Reaching across communities of color
One of the project’s first initiatives will digitally preserve a cache of Los Angeles Police Department records documenting a wide range of issues, ranging from on-the-ground enforcement of the war on drugs to entanglements between the police and immigration control. Lytle Hernández won access to those records in a legal settlement with the LAPD and was able to bring the records to UCLA with legal guidance from UCLA Library, which also provided access to a secure, climate-controlled location for the files.
“Without the UCLA Library, we would not have those records,” Lytle Hernández said.
A key element of the overall project will be that it encompasses research across several communities of color. That breadth will be critical to improving public awareness of Los Angeles as the epicenter of mass incarceration in the U.S., and it will highlight various ways in which biracial and people of color are disproportionately affected.
For example, Los Angeles is home to the nation’s largest urban population of American Indian people, and Native people are often misidentified or undercounted in studies of policing practices. That effectively erases them from the conversation about the effects of mass incarceration.

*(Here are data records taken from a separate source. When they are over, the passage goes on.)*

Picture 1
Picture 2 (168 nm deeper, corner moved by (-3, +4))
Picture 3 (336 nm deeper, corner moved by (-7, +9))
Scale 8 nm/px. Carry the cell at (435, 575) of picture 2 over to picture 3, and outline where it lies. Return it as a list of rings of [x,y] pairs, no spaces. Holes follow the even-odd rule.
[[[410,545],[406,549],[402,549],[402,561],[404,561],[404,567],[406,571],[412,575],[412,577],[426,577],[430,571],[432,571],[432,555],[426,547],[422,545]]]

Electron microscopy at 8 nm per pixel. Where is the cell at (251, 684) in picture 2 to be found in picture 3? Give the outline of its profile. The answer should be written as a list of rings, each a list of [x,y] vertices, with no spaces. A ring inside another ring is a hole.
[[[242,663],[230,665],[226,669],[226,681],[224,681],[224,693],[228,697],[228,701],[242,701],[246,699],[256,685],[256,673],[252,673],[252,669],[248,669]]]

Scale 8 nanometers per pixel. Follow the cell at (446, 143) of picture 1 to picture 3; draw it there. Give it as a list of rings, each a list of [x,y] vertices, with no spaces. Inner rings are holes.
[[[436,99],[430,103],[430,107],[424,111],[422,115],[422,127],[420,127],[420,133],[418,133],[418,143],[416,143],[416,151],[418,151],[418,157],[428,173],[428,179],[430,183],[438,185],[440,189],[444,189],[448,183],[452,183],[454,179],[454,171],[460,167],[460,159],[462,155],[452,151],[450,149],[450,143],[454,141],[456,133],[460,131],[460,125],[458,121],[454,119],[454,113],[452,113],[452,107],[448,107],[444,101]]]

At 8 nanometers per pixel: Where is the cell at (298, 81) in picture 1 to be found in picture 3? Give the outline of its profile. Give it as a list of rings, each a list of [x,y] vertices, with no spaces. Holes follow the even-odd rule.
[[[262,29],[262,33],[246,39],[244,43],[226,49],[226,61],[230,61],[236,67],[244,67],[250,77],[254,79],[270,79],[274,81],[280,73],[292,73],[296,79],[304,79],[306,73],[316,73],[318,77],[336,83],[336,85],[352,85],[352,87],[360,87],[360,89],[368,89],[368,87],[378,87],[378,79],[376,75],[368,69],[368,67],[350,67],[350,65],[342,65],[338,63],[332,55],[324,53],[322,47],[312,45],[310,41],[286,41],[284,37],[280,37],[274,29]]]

“Establishing this archive will not only help us better reckon with and redress this reality, but also illuminate the survival of Indigenous people and acknowledge their continued presence in and contribution to our communities,” said Shannon Speed, director of the UCLA American Indian Studies Center.
Making data sharable
As part of the project, UCLA scholars plan to make the archive available to the public by the end of the three-year grant period. The Mellon Foundation funding will enable UCLA to build a digital platform to be shared across the ethnic studies centers; that platform will both create the permanent home for the archive and build the centers’ capacity to maintain a wide range of digital collections focused on racial justice.
“The new platform will catapult our centers into the digital future in knowledge-sharing and knowledge production,” said Karen Umemoto, director of the UCLA Asian American Studies Center.
Kelly Lytle Hernández/UCLA
The grant will provide new support for UCLA students learning to develop and preserve archival collections for other researchers and the public.
Million Dollar Hoods, the ethnic studies centers and experts from the community who regularly work with the public will train UCLA students to work with digital archives.
“Students will get hands-on experience in how both institutional and community-based archival collections are preserved, described and made accessible to the public,” said Chon Noriega, director of the Chicano Studies Research Center. “They’ll be on the front lines of helping make this history visible.”
With the grant, the Mellon Foundation becomes the first major foundation to fund a collaboration across all four of UCLA’s ethnic studies centers since 1969, when a grant from the Ford Foundation supported their establishment.
“We are grateful for the support of the Mellon Foundation and the UCLA administration to build out and sustain this initiative,” said David Yoo, vice provost of the Institute of American Cultures. “The archive will serve as an important hub for future racial and social justice research by our faculty and students in partnership with our communities.”